Common valor

July 17, 2007

By RON PAZOLA Staff Writer


The media is filled with war stories about soldiers and Marines taking lives or having their lives taken. This is a story about a soldier from Glen Ellyn who helped save a life in Iraq.

It was late June, and Army Spc. Joseph O'Brien, 23, watched a mortar shell land just a few yards in front of the field latrine he was exiting.

"I saw the flash from behind the door," the medic and Glenbard South High School graduate said in a press release from U.S. Central Command Air Forces Public Affairs. "I knew it was close."

O'Brien's fellow medic, Spc. Paul Brown, was nearby in the makeshift emergency room in the house once owned by Baath Arab Socialist Party officials during Saddam Hussein's regime.

Both medics, assigned to the 1st Battalion, 30th Infantry Regiment, arrived at the blast site to find Tech. Sgt. Jeramie Brown, an Air Force broadcaster, on a cot, his legs torn by shrapnel.

Air Force Master Sgt. Jim Varhegyi, the news team photographer, and Air Force Capt. Stephan Edwards were trying to help the wounded airman.

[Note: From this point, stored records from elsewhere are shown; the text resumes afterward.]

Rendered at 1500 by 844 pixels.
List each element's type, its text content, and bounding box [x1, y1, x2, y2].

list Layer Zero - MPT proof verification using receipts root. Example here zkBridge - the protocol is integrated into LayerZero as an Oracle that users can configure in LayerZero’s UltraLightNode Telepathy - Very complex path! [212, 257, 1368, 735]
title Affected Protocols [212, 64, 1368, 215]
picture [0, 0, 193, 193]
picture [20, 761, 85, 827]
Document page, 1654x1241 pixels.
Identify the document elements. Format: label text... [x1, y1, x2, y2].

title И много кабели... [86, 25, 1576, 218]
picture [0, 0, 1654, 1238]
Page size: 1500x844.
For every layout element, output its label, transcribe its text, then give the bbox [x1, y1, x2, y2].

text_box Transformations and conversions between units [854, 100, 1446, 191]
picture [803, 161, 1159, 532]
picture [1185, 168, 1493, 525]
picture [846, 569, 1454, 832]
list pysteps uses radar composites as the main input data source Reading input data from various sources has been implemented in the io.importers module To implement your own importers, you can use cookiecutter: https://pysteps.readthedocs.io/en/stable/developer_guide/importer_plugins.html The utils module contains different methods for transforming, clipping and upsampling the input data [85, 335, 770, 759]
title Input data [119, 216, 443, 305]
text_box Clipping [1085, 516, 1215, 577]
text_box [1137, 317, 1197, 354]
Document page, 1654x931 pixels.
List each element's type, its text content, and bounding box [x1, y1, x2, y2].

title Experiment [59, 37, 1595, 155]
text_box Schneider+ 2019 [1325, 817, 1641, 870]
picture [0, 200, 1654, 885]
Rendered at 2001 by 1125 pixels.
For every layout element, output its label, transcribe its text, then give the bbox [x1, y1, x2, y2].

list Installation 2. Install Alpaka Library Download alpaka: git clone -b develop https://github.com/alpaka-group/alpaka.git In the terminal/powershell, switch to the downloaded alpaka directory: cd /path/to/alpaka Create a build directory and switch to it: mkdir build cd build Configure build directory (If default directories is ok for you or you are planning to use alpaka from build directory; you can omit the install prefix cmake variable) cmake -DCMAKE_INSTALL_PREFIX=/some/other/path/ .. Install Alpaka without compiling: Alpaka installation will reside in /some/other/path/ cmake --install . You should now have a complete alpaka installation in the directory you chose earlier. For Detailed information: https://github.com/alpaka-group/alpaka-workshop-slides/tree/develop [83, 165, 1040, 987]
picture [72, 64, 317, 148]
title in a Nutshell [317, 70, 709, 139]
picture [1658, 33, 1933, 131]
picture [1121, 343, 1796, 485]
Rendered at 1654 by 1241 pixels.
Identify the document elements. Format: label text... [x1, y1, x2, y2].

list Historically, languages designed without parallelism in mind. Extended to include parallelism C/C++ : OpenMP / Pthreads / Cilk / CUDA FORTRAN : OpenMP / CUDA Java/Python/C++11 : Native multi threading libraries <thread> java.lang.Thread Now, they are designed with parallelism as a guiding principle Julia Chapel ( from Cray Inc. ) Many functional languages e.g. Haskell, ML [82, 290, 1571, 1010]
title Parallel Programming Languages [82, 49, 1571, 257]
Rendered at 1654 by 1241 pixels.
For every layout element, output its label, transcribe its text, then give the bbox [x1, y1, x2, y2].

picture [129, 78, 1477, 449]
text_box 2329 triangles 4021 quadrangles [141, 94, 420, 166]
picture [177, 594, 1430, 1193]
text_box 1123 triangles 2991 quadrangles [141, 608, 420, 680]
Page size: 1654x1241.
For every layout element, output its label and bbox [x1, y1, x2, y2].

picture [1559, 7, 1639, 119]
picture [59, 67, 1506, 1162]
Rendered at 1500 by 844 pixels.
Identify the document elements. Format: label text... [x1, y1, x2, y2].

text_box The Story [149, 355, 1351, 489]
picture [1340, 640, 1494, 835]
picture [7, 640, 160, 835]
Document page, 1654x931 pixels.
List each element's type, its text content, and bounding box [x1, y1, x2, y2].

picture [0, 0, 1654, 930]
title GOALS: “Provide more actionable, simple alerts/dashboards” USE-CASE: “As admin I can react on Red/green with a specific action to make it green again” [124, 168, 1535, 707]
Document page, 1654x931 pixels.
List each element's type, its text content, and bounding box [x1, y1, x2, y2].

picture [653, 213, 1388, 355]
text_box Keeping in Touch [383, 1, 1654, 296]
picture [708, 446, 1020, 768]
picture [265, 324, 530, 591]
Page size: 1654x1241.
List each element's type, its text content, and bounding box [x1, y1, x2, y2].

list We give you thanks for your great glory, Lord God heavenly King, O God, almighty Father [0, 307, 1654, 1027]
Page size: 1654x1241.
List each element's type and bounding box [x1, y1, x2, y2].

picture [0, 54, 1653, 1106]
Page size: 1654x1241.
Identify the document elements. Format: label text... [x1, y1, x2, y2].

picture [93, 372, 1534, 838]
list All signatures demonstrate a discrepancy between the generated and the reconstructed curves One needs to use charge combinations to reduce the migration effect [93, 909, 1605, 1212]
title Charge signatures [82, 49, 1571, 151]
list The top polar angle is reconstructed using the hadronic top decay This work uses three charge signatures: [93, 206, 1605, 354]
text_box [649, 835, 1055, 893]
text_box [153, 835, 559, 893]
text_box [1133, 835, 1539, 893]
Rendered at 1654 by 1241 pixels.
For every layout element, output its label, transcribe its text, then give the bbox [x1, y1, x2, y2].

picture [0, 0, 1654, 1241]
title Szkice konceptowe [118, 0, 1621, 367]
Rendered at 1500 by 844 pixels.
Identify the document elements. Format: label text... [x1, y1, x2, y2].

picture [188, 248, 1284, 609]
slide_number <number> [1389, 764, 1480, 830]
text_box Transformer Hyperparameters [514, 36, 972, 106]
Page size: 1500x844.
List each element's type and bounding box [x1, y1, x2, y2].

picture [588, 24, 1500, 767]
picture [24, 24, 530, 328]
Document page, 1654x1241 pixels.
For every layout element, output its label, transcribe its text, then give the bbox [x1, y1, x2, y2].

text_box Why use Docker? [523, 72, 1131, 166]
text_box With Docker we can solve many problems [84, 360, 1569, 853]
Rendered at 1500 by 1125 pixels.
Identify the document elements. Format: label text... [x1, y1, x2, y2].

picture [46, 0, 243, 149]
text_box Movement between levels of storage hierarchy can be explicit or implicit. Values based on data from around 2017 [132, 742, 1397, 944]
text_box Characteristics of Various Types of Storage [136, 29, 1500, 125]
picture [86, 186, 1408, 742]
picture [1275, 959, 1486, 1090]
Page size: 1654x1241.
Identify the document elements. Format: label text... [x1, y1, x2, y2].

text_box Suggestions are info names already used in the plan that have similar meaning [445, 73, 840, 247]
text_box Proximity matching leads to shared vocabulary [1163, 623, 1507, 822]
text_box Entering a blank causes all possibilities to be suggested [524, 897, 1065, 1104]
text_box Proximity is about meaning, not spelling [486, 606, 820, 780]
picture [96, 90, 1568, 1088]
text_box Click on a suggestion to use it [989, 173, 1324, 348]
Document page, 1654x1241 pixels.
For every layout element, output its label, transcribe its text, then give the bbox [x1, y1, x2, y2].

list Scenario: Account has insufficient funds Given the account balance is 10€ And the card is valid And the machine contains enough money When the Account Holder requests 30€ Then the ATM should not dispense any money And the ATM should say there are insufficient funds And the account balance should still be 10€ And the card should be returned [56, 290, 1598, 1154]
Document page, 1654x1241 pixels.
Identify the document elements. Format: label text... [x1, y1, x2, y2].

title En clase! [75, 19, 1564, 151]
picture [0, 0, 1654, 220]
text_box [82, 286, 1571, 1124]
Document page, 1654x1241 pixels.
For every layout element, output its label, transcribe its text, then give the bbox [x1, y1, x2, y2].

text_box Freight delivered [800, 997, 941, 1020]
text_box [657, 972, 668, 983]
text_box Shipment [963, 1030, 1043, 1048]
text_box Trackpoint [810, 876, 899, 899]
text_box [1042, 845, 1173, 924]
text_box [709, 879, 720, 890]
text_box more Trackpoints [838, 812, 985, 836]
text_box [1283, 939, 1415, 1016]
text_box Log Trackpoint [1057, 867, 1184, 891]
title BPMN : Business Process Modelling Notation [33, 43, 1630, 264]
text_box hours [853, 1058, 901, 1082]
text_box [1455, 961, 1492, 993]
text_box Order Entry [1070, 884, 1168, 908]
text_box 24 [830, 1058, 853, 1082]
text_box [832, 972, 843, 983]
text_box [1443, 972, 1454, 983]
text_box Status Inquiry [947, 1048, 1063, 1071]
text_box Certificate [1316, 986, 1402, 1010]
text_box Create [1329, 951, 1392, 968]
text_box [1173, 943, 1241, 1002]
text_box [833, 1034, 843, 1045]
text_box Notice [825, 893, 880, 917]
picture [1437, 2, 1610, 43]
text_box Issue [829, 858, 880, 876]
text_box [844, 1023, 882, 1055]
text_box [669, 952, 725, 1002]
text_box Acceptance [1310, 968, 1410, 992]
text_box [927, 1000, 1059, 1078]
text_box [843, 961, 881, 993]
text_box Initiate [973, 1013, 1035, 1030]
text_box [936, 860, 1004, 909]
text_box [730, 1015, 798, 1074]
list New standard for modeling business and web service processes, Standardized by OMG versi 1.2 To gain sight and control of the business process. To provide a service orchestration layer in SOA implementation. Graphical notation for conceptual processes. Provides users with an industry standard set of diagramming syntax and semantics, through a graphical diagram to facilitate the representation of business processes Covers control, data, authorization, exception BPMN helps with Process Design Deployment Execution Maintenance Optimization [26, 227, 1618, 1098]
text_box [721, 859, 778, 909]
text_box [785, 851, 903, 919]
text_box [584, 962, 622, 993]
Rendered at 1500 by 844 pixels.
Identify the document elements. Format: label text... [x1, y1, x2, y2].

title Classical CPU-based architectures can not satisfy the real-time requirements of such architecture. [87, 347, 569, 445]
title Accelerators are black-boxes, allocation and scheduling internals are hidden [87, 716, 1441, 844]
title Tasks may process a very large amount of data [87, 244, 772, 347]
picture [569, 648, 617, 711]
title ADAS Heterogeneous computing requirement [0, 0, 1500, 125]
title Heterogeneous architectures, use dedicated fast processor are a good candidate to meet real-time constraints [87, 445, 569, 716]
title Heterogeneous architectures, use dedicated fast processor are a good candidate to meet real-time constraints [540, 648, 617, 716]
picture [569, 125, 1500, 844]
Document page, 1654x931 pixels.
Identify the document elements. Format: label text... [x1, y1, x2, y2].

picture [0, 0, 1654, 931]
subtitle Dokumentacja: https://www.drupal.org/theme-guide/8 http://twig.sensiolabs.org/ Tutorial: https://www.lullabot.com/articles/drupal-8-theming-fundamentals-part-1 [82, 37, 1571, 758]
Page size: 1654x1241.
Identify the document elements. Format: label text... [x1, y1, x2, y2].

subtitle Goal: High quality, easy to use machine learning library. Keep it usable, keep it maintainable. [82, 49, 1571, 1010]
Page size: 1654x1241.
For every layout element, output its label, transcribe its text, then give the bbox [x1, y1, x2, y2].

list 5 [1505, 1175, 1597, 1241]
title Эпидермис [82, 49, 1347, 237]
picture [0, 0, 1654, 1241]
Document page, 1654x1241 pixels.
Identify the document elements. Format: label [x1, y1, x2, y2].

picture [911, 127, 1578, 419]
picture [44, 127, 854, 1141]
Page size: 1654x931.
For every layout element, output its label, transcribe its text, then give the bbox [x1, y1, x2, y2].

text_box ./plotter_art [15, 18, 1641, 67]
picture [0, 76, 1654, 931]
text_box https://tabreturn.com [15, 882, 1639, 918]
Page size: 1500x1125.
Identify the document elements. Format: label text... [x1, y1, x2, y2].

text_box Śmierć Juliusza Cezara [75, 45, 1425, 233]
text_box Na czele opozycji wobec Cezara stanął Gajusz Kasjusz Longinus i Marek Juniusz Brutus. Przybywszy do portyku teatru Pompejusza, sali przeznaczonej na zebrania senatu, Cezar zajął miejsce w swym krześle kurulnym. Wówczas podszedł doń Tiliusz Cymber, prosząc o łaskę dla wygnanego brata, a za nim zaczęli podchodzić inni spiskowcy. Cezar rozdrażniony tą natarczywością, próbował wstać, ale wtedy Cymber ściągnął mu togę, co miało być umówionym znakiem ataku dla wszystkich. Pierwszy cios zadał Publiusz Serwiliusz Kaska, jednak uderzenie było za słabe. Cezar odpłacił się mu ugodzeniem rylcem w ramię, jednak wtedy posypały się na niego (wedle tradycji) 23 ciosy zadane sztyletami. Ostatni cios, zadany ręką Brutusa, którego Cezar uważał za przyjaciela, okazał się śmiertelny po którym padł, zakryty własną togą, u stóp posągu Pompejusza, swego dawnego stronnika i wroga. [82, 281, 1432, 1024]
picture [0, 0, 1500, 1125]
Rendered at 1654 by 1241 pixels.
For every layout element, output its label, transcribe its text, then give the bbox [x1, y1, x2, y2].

After applying tourniquets to Brown's legs to stop the bleeding, the medics - along with Varhegyi and Edwards - rushed Brown to the emergency room. Other 30th Infantry medics and doctors prepped him for an emergency medical evacuation. In less than an hour after the mortar hit, Brown was in surgery in a Baghdad field hospital, where it was determined that a chunk of shrapnel severed a large vein in his left leg and caused other injuries to his shins.

It was the second mortar injury O'Brien had treated in two weeks and his first Air Force injury. He has been deployed to Iraq twice.

"Fortunately, Sgt. Brown's prognosis is good, thanks to the quick care he received in the field," said Staff Sgt. Julie Weckerlein of U.S. Central Command Air Forces Public Affairs. "Spc. O'Brien and the others involved in helping Sgt. Brown should be commended for their efforts."

When The Glen Ellyn Sun contacted O'Brien's mother, Kathy, about the incident, she was surprised, saying she hadn't heard anything about it. She called The Sun the next day and told a reporter she had just talked with her son and that he confirmed the incident.

"Joe is matter-of-fact about his experiences in Iraq," she said. "He feels he is just doing his job. He never complains, even though he was supposed to have been discharged from the Army in August. He doesn't know how long he will be in Iraq or when he will be allowed to leave the Army."

The last time O'Brien was in Glen Ellyn was a week in April.

O'Brien joined the Army four years ago. He had attended College of DuPage for a year and was thinking about becoming a firefighter or paramedic.

"Joe was uncertain about what he wanted to do and didn't feel ready for school," Kathy O'Brien said. "He wanted to do something worthwhile while he decided his future, so he joined the Army."

O'Brien knew he wanted to be a medic.

"When a patient comes in, (the patient is) usually terrified and scared he is going to die," O'Brien said in a press release. "But when his face relaxes, when he's calm, I start to smile. That's when I know I've earned his trust. He trusts that I and my team will work hard to save his life."

And what does Mom think?

"We're very proud of Joe," she said.